__TRY IT__.
Each line from the one with "541 87 1.35" through the final line of the entries below must be printed exactly, and the pictures must not be.

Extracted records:
/---

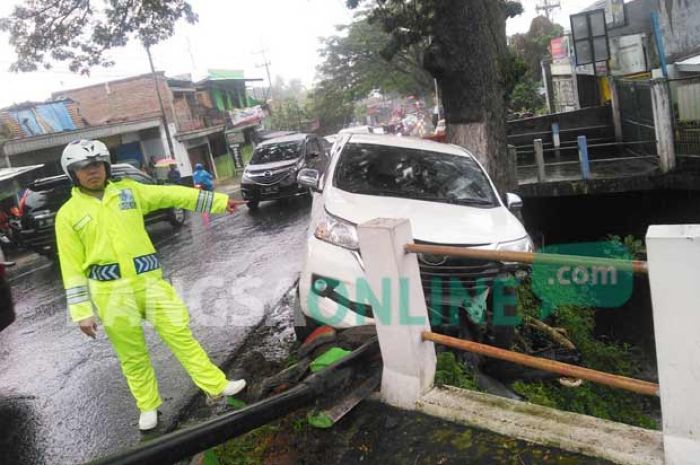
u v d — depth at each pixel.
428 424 3.01
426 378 3.21
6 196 15.53
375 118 60.84
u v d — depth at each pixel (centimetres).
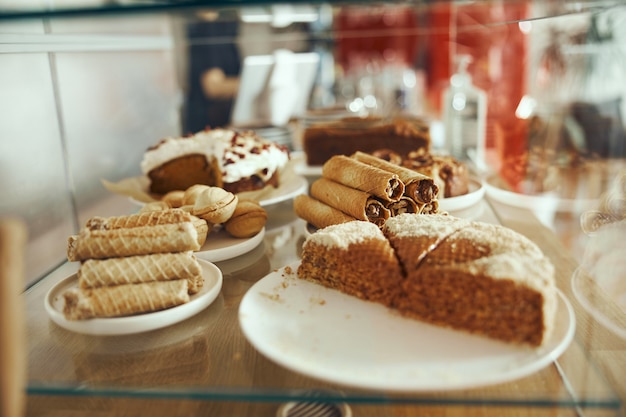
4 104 68
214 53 141
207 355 48
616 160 93
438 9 83
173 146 91
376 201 64
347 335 47
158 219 54
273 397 42
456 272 48
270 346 45
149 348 49
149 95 123
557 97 112
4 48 67
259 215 69
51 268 66
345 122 100
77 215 81
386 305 52
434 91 184
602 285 58
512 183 90
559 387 43
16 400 37
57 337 50
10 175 68
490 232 55
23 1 52
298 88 151
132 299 49
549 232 71
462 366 42
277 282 56
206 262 60
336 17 98
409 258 52
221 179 84
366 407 46
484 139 111
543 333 44
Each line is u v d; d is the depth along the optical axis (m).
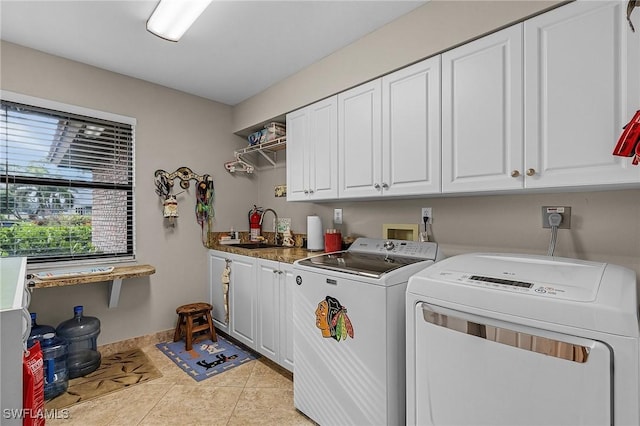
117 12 1.86
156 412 1.88
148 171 2.85
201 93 3.11
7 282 1.22
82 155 2.53
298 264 1.91
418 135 1.79
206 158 3.25
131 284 2.75
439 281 1.27
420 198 2.15
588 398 0.92
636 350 0.86
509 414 1.05
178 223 3.05
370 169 2.04
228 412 1.89
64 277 2.17
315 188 2.45
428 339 1.27
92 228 2.58
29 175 2.30
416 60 1.80
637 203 1.39
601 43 1.20
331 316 1.70
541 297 1.01
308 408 1.83
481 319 1.13
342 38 2.13
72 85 2.46
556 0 1.30
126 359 2.54
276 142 2.92
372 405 1.50
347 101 2.20
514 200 1.74
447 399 1.21
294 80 2.65
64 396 2.02
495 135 1.49
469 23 1.57
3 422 0.89
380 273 1.53
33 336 2.03
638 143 1.03
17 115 2.25
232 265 2.88
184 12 1.79
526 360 1.02
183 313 2.75
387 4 1.77
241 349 2.76
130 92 2.75
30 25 2.00
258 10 1.84
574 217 1.55
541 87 1.35
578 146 1.26
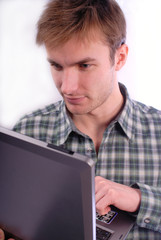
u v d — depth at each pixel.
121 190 0.91
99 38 0.76
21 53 2.12
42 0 1.93
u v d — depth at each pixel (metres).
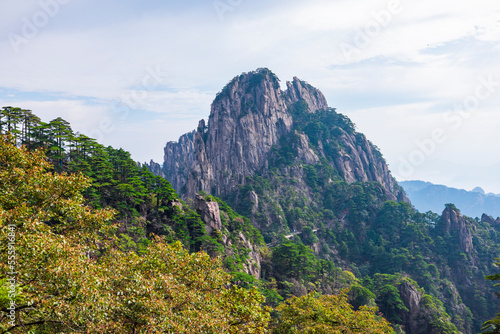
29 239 21.27
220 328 26.45
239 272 91.81
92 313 21.31
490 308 169.00
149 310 23.61
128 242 70.06
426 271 174.50
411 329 127.69
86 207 28.97
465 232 198.88
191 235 101.12
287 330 45.53
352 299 123.12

\---

__SOLUTION TO THIS PROBLEM__.
541 87 1.35
578 146 1.26
u v d — depth at each pixel.
121 190 0.91
99 38 0.76
21 53 2.12
42 0 1.93
u v d — depth at each pixel (metres).
29 239 21.27
220 328 26.45
239 272 91.81
92 313 21.31
490 308 169.00
149 310 23.61
128 242 70.06
426 271 174.50
411 329 127.69
86 207 28.97
465 232 198.88
191 235 101.12
287 330 45.53
352 299 123.12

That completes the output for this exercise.